The p-value expresses the probability of obtaining a test statistic that is at least as extreme as the one result actually observed, assuming that the null hypothesis is true. The scientific method attempts to disprove the null hypothesis. The null hypothesis is disproved when the p-value is less than the statistically significant level. That level is 0.05 or the p-value. Another way to express this may be that the p-value is the chance of a random false positive.
Not only does modern science rest on hypothesis testing and the use of the p-value to assign statistical significance to test results, it is a familiar number to practitioners of six sigma. We could say that the p-value is a standard for testing the outcomes of our experiments, of validating the results of our continuous improvement efforts.
An article in the August 2011 Scientific American argues that the p-value is in fact an arbitrary standards and not always a trustworthy one. The author states:
Many scientific papers make 20 or 40 or even hundreds of comparisons. In such case, researchers who do not adjust the standard p-value threshold of 0.05 are virtually guaranteed to find statistical significance” in what are actually statistically meaningless results.
Father of modern statistics Ronald A. Fisher invented the p-value as an informal measure of evidence against the null hypothesis. Although often overlooked, Fisher called on scientists use other types of evidence such as the a priori plausibility of the hypothesis and the relative strengths of results from previous studies in combination with the p-value.
Can a dead salmon read your mind? According statistically significant results backed by the p-value, they can. With the application of skepticism based on past experience and plausibility, researchers in the Scientific American article example recognized that the hypothesis and their method of testing it was questionable, a p-value of 0.01 notwithstanding.
Inasmuch as lean thinking and kaizen are reliant on the scientific method, we need to follow Fisher’s advice and apply statistical (if arbitrary) standards in combination with the intuition based on common sense and experience. At the same time, the truths within lean systems run deeply counter to our intuitions and even our (mis)perceptions of experience. One at a time is faster than many at a time. A lot of safety stock creates unsafe conditions. Taking time to clean up actually saves time.
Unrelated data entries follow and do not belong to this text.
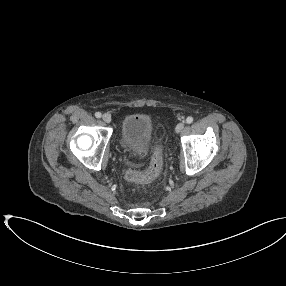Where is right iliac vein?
<instances>
[{
	"mask_svg": "<svg viewBox=\"0 0 286 286\" xmlns=\"http://www.w3.org/2000/svg\"><path fill=\"white\" fill-rule=\"evenodd\" d=\"M102 119L106 123H110L111 122V116L109 114H107V113L103 114Z\"/></svg>",
	"mask_w": 286,
	"mask_h": 286,
	"instance_id": "1",
	"label": "right iliac vein"
}]
</instances>
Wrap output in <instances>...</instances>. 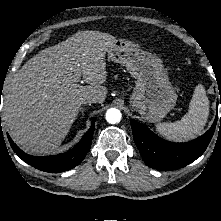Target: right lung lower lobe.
<instances>
[{
    "label": "right lung lower lobe",
    "mask_w": 221,
    "mask_h": 221,
    "mask_svg": "<svg viewBox=\"0 0 221 221\" xmlns=\"http://www.w3.org/2000/svg\"><path fill=\"white\" fill-rule=\"evenodd\" d=\"M96 118L92 120L90 129L85 133L81 141L70 151L54 156H31L24 153L8 136V140L14 152L26 163L29 165L50 173H59L63 171L70 170L71 168L77 166L84 159L86 154L88 153L93 133L95 129ZM0 127H1V118H0ZM2 130V128H1Z\"/></svg>",
    "instance_id": "obj_1"
}]
</instances>
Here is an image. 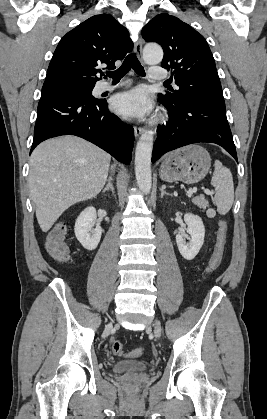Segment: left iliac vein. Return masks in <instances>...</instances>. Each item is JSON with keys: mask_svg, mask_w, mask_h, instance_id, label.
Segmentation results:
<instances>
[{"mask_svg": "<svg viewBox=\"0 0 267 419\" xmlns=\"http://www.w3.org/2000/svg\"><path fill=\"white\" fill-rule=\"evenodd\" d=\"M154 334L156 338H160L161 336V325L159 321L157 320L155 321V324H154Z\"/></svg>", "mask_w": 267, "mask_h": 419, "instance_id": "4c4485c4", "label": "left iliac vein"}]
</instances>
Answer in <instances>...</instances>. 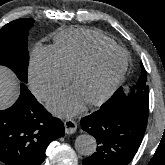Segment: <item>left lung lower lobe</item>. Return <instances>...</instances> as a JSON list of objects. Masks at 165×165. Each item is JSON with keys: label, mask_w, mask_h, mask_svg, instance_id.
Instances as JSON below:
<instances>
[{"label": "left lung lower lobe", "mask_w": 165, "mask_h": 165, "mask_svg": "<svg viewBox=\"0 0 165 165\" xmlns=\"http://www.w3.org/2000/svg\"><path fill=\"white\" fill-rule=\"evenodd\" d=\"M148 114L131 110H100L81 119L82 129L97 140L94 154L82 165H127L138 150Z\"/></svg>", "instance_id": "0a47b994"}]
</instances>
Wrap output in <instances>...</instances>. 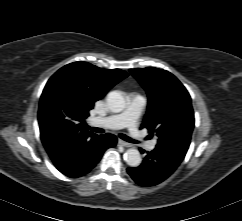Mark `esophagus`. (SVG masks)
Listing matches in <instances>:
<instances>
[{"instance_id": "34e87169", "label": "esophagus", "mask_w": 242, "mask_h": 221, "mask_svg": "<svg viewBox=\"0 0 242 221\" xmlns=\"http://www.w3.org/2000/svg\"><path fill=\"white\" fill-rule=\"evenodd\" d=\"M118 143H119L121 146H124V147H130V146H131L130 143L125 142V141H123V140H121V139L118 140Z\"/></svg>"}]
</instances>
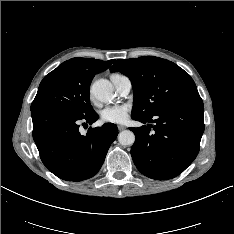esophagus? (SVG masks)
<instances>
[{"label": "esophagus", "instance_id": "1", "mask_svg": "<svg viewBox=\"0 0 234 234\" xmlns=\"http://www.w3.org/2000/svg\"><path fill=\"white\" fill-rule=\"evenodd\" d=\"M117 128H118L119 131H122V130L126 129V127L123 126V125H118Z\"/></svg>", "mask_w": 234, "mask_h": 234}]
</instances>
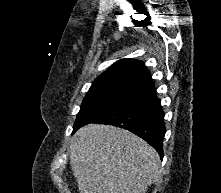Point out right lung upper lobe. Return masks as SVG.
<instances>
[{"label": "right lung upper lobe", "instance_id": "obj_1", "mask_svg": "<svg viewBox=\"0 0 221 193\" xmlns=\"http://www.w3.org/2000/svg\"><path fill=\"white\" fill-rule=\"evenodd\" d=\"M109 84H129L147 88L153 81L145 65L138 60L121 59L101 74L92 84L97 88Z\"/></svg>", "mask_w": 221, "mask_h": 193}]
</instances>
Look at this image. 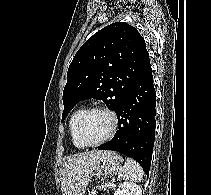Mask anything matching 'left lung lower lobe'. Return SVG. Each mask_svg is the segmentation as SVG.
I'll list each match as a JSON object with an SVG mask.
<instances>
[{"mask_svg":"<svg viewBox=\"0 0 211 195\" xmlns=\"http://www.w3.org/2000/svg\"><path fill=\"white\" fill-rule=\"evenodd\" d=\"M119 128L98 149L113 150L136 160L149 174L156 127V92L151 65L128 92L116 111Z\"/></svg>","mask_w":211,"mask_h":195,"instance_id":"0a47b994","label":"left lung lower lobe"}]
</instances>
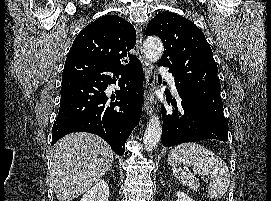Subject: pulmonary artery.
<instances>
[{"mask_svg":"<svg viewBox=\"0 0 271 201\" xmlns=\"http://www.w3.org/2000/svg\"><path fill=\"white\" fill-rule=\"evenodd\" d=\"M159 72H160V74H162L163 76H165L167 78V80H168L169 84L171 85V87L173 89H176L175 80H174V77L172 76V74L169 73L167 71V69H165V68H161Z\"/></svg>","mask_w":271,"mask_h":201,"instance_id":"obj_1","label":"pulmonary artery"}]
</instances>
Years ago I asked a six sigma MBB how we could possibly test the hypothesis that the p-value was a valid standard. He looked at me as if I was an idiot and said, “We live in a universe governed by statistics.” The history of science is littered with universal laws which became outdated as our understanding of our world advanced. All standards are temporary and subject to improvement. If we continue to use the p-value as a standard, we are required to kaizen this standard.